→ Problem to work on: Using the data that follows, state the number of lines holding the word "morphing", and give no other output.

Dataset entries
BEGIN

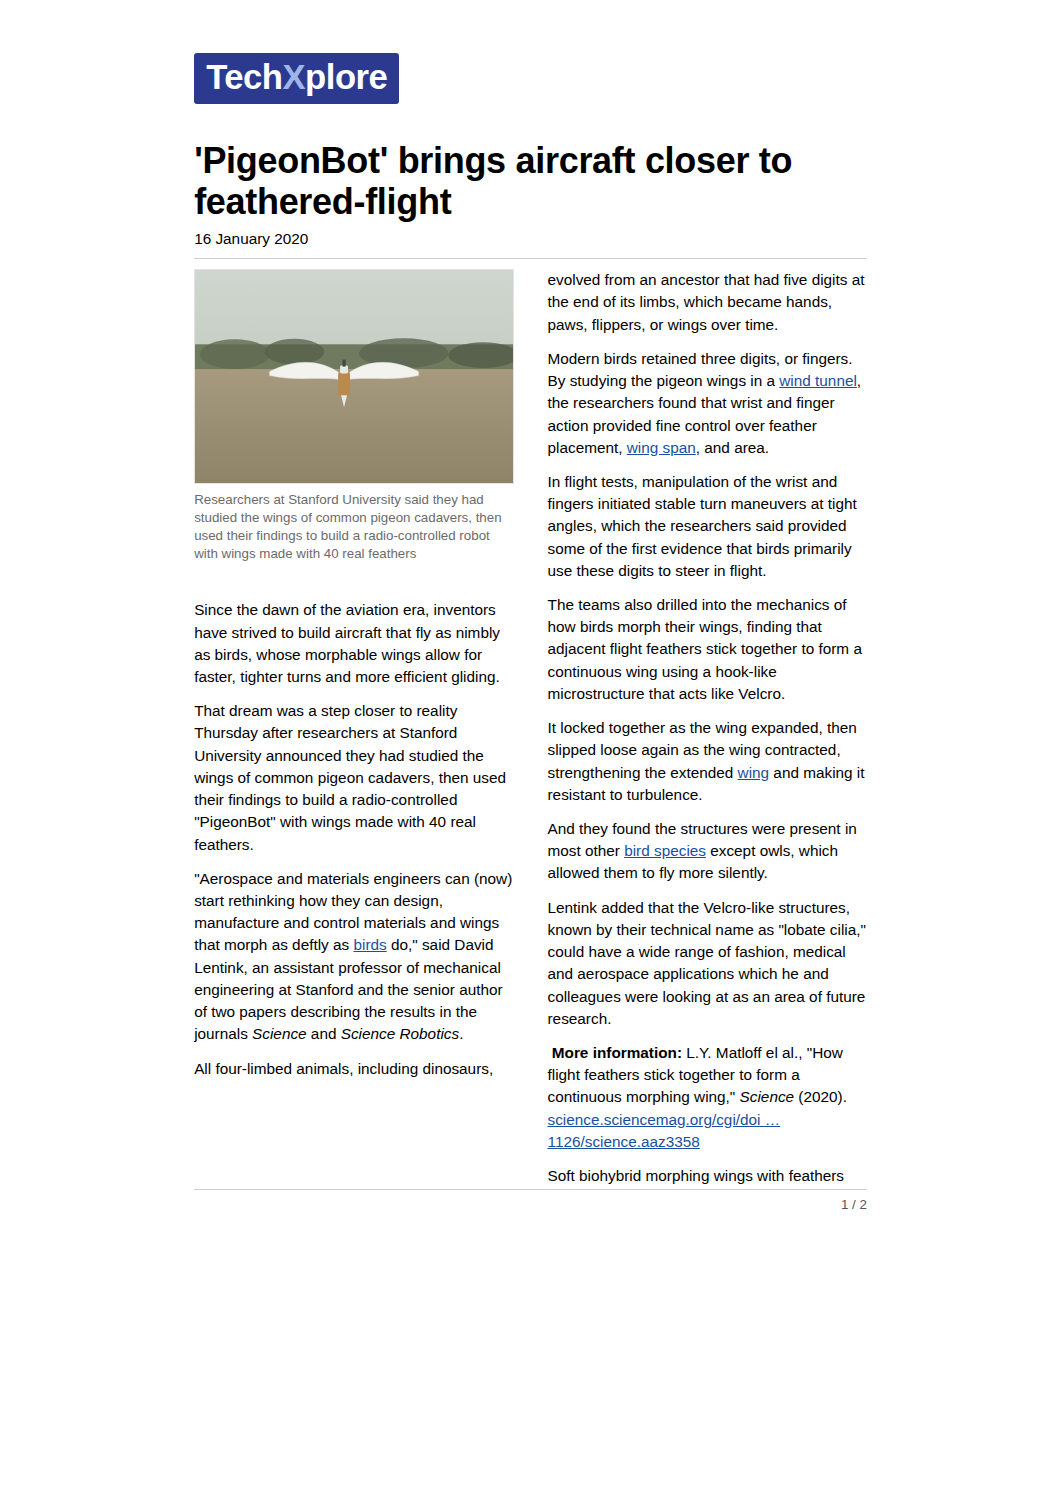TechXplore
'PigeonBot' brings aircraft closer to
feathered-flight
16 January 2020
Researchers at Stanford University said they had studied the wings of common pigeon cadavers, then used their findings to build a radio-controlled robot with wings made with 40 real feathers
Since the dawn of the aviation era, inventors have strived to build aircraft that fly as nimbly as birds, whose morphable wings allow for faster, tighter turns and more efficient gliding.
That dream was a step closer to reality Thursday after researchers at Stanford University announced they had studied the wings of common pigeon cadavers, then used their findings to build a radio-controlled "PigeonBot" with wings made with 40 real feathers.
"Aerospace and materials engineers can (now) start rethinking how they can design, manufacture and control materials and wings that morph as deftly as birds do," said David Lentink, an assistant professor of mechanical engineering at Stanford and the senior author of two papers describing the results in the journals Science and Science Robotics.
All four-limbed animals, including dinosaurs,
evolved from an ancestor that had five digits at the end of its limbs, which became hands, paws, flippers, or wings over time.
Modern birds retained three digits, or fingers. By studying the pigeon wings in a wind tunnel, the researchers found that wrist and finger action provided fine control over feather placement, wing span, and area.
In flight tests, manipulation of the wrist and fingers initiated stable turn maneuvers at tight angles, which the researchers said provided some of the first evidence that birds primarily use these digits to steer in flight.
The teams also drilled into the mechanics of how birds morph their wings, finding that adjacent flight feathers stick together to form a continuous wing using a hook-like microstructure that acts like Velcro.
It locked together as the wing expanded, then slipped loose again as the wing contracted, strengthening the extended wing and making it resistant to turbulence.
And they found the structures were present in most other bird species except owls, which allowed them to fly more silently.
Lentink added that the Velcro-like structures, known by their technical name as "lobate cilia," could have a wide range of fashion, medical and aerospace applications which he and colleagues were looking at as an area of future research.
More information: L.Y. Matloff el al., "How flight feathers stick together to form a continuous morphing wing," Science (2020). science.sciencemag.org/cgi/doi … 1126/science.aaz3358
Soft biohybrid morphing wings with feathers
1 / 2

END

→ Task answer: 2